■ **Problème à résoudre**
Citez fidèlement le passage du texte sur le prix du pain en commençant par «Des petits mots» et en allant jusqu'à «couques au chocolat.».

■ **Extrait à lire**

Des petits mots rédigés à la main sont apparus ces derniers mois sur les vitrines de boulangeries, annonçant à regret à l’«aimable clientèle» une hausse des prix du pain. 25 centimes de plus en moyenne pour un pain de 800 grammes depuis janvier 2022, selon la Fédération francophone de boulangerie-pâtisserie; résultats de la guerre en Ukraine, de l’inflation et de l’envol des prix de l’énergie. «Les clients ont un peu rouspété, surtout les plus âgés qui paient avec de la monnaie et visualisent directement cette hausse des prix. C’est surtout que, pour la plupart des gens, le pain c’est la base», commente une boulangère bruxelloise entre deux fournées de couques au chocolat.
Face aux hausses de prix du pain, l’effet serait essentiellement «psychologique», à en croire Albert Denoncin, le président de la Fédération de boulangerie: «Une tranche de pain, ça coûte 10 cents. Ce n’est pas grand-chose. Mais tout le monde connaît le prix du pain et, dès qu’il y a une augmentation, ça fait scandale, les gens trouvent que c’est trop.»
Le fait est que ces augmentations se sont multipliées depuis 2004, année où le gouvernement belge a mis un terme à plus de soixante ans de fixation du prix maximum du pain. Si cette politique ne concernait que deux types de pain (le pain blanc de ménage et le pain demi-gris, les boulangers demeurant libres de fixer eux-mêmes les prix de leurs baguettes, pains complets, multicéréales, brioches, etc.), ceux-ci représentaient tout de même 60 à 70% des pains produits en Belgique, d’après la Fédération francophone de boulangerie-pâtisserie.
Le postulat sous-jacent à cette politique de fixation des prix était simple: bien de première nécessité, le pain doit être accessible à tous, à un prix raisonnable. Une politique de «paix sociale», adoptée au fil de l’histoire par de nombreux pays. La Belgique est d’ailleurs le dernier État européen à avoir libéralisé le prix de son pain. La fin d’un symbole ou une mesure lourde de conséquences? «Depuis 2005, le pain a augmenté de 10% environ; en quinze ans, ce n’est pas beaucoup», relativise encore Albert Denoncin, qui copréside également la Fédération nationale de boulangerie-pâtisserie.

■ **Données fournies**
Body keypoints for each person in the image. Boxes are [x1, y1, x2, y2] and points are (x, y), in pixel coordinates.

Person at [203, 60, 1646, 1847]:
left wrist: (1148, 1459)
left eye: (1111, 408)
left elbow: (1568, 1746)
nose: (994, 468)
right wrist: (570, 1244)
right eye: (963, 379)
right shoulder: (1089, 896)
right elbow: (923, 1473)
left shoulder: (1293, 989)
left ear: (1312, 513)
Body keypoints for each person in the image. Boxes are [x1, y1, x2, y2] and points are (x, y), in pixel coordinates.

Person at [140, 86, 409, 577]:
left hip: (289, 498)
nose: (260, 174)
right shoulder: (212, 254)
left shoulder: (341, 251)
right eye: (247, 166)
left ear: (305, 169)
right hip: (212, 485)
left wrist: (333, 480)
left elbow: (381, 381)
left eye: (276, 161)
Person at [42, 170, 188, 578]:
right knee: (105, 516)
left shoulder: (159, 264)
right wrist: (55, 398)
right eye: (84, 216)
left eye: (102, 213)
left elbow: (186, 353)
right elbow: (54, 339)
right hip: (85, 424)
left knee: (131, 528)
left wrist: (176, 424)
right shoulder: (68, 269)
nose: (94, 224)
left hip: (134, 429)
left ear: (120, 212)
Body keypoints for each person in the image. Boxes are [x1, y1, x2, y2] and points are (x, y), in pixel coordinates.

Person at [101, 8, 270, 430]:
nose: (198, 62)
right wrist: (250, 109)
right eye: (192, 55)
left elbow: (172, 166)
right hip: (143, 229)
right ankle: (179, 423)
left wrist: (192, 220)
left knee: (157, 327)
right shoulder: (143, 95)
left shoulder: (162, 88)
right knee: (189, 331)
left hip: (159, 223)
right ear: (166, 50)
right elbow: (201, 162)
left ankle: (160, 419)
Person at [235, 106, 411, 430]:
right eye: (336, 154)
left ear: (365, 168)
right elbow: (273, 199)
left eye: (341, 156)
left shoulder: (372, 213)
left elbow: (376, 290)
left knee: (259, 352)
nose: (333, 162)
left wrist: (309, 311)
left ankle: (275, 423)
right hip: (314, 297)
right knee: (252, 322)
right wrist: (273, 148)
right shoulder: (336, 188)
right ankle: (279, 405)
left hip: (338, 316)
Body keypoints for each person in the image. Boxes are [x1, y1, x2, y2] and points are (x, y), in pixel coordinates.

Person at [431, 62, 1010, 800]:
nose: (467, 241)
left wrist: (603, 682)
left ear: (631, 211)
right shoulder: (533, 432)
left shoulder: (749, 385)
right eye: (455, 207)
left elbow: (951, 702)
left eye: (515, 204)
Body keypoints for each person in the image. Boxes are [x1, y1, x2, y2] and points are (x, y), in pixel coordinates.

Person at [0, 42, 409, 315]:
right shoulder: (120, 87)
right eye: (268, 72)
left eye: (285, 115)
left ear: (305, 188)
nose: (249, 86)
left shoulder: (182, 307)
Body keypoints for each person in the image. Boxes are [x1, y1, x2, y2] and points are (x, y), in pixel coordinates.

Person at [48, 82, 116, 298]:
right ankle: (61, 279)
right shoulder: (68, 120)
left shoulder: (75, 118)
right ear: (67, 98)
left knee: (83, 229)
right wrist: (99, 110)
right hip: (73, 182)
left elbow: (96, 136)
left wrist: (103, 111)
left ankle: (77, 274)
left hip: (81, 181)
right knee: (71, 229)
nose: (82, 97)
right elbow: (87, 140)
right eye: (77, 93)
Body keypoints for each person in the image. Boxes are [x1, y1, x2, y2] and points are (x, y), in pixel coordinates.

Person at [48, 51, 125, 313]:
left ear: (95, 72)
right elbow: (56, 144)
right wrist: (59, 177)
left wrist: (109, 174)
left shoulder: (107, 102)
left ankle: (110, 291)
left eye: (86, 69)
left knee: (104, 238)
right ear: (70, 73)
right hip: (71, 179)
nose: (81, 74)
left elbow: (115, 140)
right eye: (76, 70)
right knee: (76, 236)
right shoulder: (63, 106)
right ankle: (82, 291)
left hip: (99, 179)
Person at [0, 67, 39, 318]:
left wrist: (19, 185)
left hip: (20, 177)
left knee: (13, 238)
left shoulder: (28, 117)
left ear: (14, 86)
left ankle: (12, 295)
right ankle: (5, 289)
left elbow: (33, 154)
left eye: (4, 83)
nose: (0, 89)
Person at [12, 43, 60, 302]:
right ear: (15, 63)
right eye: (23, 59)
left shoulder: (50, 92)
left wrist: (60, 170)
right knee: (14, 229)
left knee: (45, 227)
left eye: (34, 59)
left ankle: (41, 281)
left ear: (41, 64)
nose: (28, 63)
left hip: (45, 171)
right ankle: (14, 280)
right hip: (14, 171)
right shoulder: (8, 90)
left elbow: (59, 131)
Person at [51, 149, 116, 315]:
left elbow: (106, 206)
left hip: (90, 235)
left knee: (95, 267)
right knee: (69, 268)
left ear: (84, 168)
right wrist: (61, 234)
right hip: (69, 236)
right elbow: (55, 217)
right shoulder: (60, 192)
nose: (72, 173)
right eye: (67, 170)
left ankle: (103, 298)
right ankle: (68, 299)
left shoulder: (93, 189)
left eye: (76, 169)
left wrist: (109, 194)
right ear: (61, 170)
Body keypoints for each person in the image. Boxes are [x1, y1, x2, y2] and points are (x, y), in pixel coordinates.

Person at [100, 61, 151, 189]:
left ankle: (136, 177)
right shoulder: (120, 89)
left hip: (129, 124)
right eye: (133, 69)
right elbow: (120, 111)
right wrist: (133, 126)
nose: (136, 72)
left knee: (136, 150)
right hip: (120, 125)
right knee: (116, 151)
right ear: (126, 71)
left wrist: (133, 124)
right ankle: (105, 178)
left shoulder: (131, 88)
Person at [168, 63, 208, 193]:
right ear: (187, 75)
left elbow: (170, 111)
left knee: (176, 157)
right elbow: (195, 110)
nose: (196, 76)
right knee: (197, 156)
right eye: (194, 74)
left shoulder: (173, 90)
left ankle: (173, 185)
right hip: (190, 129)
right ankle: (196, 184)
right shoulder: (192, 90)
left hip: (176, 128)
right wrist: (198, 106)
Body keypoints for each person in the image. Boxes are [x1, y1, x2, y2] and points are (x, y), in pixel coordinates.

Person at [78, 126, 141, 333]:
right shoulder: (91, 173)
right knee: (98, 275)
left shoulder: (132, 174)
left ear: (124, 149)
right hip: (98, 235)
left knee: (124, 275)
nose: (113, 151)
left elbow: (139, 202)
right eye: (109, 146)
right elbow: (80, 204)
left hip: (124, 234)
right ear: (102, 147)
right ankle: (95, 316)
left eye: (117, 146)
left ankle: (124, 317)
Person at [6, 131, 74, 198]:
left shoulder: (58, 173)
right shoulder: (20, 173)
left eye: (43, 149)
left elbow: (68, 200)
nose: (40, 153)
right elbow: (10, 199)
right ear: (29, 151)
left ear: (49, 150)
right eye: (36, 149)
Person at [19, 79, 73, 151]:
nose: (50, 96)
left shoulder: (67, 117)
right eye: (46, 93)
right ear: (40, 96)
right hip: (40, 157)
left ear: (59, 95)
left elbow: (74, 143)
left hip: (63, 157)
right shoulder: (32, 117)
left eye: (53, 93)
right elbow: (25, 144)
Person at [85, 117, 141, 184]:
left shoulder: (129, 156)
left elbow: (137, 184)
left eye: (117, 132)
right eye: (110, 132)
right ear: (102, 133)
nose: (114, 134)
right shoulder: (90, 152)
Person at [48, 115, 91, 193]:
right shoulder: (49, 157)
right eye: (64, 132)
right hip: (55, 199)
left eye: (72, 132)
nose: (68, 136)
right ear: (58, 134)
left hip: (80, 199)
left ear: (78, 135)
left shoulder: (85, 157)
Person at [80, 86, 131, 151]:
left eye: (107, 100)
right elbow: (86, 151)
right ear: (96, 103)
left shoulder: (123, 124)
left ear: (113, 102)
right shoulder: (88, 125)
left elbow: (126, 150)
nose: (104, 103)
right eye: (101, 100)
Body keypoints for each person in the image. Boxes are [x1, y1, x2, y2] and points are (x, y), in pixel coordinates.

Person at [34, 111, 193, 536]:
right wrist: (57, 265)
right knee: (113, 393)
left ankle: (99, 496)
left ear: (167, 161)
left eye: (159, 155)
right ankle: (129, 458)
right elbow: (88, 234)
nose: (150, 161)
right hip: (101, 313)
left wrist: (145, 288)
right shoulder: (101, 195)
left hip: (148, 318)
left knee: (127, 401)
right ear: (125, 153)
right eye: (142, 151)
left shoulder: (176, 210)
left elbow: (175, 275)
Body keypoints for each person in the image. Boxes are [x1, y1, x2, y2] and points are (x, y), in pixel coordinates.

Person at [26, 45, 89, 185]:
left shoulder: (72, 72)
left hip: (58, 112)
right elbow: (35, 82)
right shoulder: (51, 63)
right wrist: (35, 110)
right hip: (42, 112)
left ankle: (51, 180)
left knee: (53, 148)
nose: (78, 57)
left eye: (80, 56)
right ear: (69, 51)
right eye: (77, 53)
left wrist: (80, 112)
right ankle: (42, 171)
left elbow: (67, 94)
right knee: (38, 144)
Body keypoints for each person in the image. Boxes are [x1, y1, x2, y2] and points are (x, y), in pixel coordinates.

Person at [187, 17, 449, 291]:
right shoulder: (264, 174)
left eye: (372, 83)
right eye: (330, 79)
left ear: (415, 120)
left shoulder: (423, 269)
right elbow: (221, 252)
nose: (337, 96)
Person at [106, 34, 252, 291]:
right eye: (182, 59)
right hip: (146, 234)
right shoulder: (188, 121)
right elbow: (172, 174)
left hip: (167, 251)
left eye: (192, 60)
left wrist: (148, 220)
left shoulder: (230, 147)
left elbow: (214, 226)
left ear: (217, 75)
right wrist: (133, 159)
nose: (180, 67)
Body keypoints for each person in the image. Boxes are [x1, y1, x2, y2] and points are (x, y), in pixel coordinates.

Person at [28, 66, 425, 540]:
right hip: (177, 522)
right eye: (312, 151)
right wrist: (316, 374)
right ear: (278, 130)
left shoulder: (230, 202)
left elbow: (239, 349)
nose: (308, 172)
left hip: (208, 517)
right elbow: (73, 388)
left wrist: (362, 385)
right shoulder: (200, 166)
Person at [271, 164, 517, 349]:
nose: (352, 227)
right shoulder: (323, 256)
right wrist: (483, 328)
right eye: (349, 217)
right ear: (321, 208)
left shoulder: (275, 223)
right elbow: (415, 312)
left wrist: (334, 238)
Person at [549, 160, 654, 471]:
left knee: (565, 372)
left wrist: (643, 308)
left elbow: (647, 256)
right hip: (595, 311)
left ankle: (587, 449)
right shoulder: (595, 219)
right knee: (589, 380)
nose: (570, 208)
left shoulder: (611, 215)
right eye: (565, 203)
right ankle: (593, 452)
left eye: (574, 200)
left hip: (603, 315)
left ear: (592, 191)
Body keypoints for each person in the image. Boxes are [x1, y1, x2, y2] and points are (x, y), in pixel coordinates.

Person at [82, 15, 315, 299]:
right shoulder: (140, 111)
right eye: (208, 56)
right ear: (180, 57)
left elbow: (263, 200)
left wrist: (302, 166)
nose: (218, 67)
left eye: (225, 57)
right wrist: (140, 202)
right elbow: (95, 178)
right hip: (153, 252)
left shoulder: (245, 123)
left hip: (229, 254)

■ **Résultat**
Des petits mots rédigés à la main sont apparus ces derniers mois sur les vitrines de boulangeries, annonçant à regret à l’«aimable clientèle» une hausse des prix du pain. 25 centimes de plus en moyenne pour un pain de 800 grammes depuis janvier 2022, selon la Fédération francophone de boulangerie-pâtisserie; résultats de la guerre en Ukraine, de l’inflation et de l’envol des prix de l’énergie. «Les clients ont un peu rouspété, surtout les plus âgés qui paient avec de la monnaie et visualisent directement cette hausse des prix. C’est surtout que, pour la plupart des gens, le pain c’est la base», commente une boulangère bruxelloise entre deux fournées de couques au chocolat.